FARGO — North Dakota and Minnesota both have room for improvement in their efforts to curb tobacco use and exposure to secondhand smoke, according to an American Lung Association report issued Wednesday, Jan. 24.
The group gave each state a letter grade in several categories, including smoke-free air, tobacco taxes and the legal age for buying tobacco products.
North Dakota received an A for smoke-free air but got an F for its tobacco taxes. The tax on a pack of cigarettes in North Dakota is 44 cents, the third lowest in the nation, the report said.
Minnesota has the nation's seventh highest tax per pack at $3.04. Minnesota received a grade of B in the tax category and an A for smoke-free air, the report said.
The minimum age to buy tobacco products in Minnesota and North Dakota is 18, like most states. Both states got an F in that category.

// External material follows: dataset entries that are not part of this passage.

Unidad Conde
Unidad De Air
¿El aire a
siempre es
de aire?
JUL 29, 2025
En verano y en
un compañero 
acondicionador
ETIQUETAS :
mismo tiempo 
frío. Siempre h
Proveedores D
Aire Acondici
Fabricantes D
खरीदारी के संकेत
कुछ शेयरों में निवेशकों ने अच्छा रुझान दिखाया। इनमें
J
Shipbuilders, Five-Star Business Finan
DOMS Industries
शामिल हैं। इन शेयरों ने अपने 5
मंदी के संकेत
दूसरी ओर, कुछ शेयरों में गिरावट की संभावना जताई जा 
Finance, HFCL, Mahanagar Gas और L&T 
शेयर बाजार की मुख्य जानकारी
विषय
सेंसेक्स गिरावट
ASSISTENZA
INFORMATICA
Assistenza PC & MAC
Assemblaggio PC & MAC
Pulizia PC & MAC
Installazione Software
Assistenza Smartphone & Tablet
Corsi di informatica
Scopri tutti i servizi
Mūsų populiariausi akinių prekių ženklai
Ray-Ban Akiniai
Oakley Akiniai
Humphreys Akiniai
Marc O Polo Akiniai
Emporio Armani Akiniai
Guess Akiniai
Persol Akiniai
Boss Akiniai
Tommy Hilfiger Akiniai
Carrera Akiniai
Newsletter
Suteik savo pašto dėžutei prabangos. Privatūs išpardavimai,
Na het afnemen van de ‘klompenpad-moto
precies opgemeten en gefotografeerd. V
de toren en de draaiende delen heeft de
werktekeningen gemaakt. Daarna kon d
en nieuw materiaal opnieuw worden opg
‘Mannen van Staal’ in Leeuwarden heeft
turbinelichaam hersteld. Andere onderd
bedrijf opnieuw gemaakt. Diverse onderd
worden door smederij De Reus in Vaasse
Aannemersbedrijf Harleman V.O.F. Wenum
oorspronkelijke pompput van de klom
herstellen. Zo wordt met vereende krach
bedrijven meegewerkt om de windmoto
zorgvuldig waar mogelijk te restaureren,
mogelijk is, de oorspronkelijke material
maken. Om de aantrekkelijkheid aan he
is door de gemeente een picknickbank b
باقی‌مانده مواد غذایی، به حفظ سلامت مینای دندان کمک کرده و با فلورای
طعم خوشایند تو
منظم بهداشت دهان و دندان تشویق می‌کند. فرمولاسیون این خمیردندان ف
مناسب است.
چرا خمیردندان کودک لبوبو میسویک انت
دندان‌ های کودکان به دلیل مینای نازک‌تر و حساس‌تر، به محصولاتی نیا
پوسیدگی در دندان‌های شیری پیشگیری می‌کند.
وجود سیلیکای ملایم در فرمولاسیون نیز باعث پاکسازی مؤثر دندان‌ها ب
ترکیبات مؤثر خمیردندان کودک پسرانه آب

Reba Mathern-Jacobson, the American Lung Association's director of tobacco control, said raising the minimum age to 21 for tobacco sales may slow rates of young people starting to smoke.
"The older somebody is when they first start smoking, the less chance there is of them developing an addiction. Also, if 18-year-olds can legally purchase tobacco, cigarettes are highly accessible to high school students," she said.
During the last legislative session, North Dakota lawmakers redirected funding from the state Center for Tobacco Prevention and Control Policy, also known as BreatheND, to the state Department of Health. And though North Dakota once met federal expectations for tobacco prevention program funding at 100 percent, the state now spends 63 percent of the recommended amount.
Restoring that funding is one of the American Lung Association's goals in North Dakota, along with raising tobacco taxes and the age limit.
In Minnesota, the group's goals are to "keep tobacco prices high," limit access to flavored tobacco products, raise the age limit and secure funding for tobacco prevention strategies, the report said.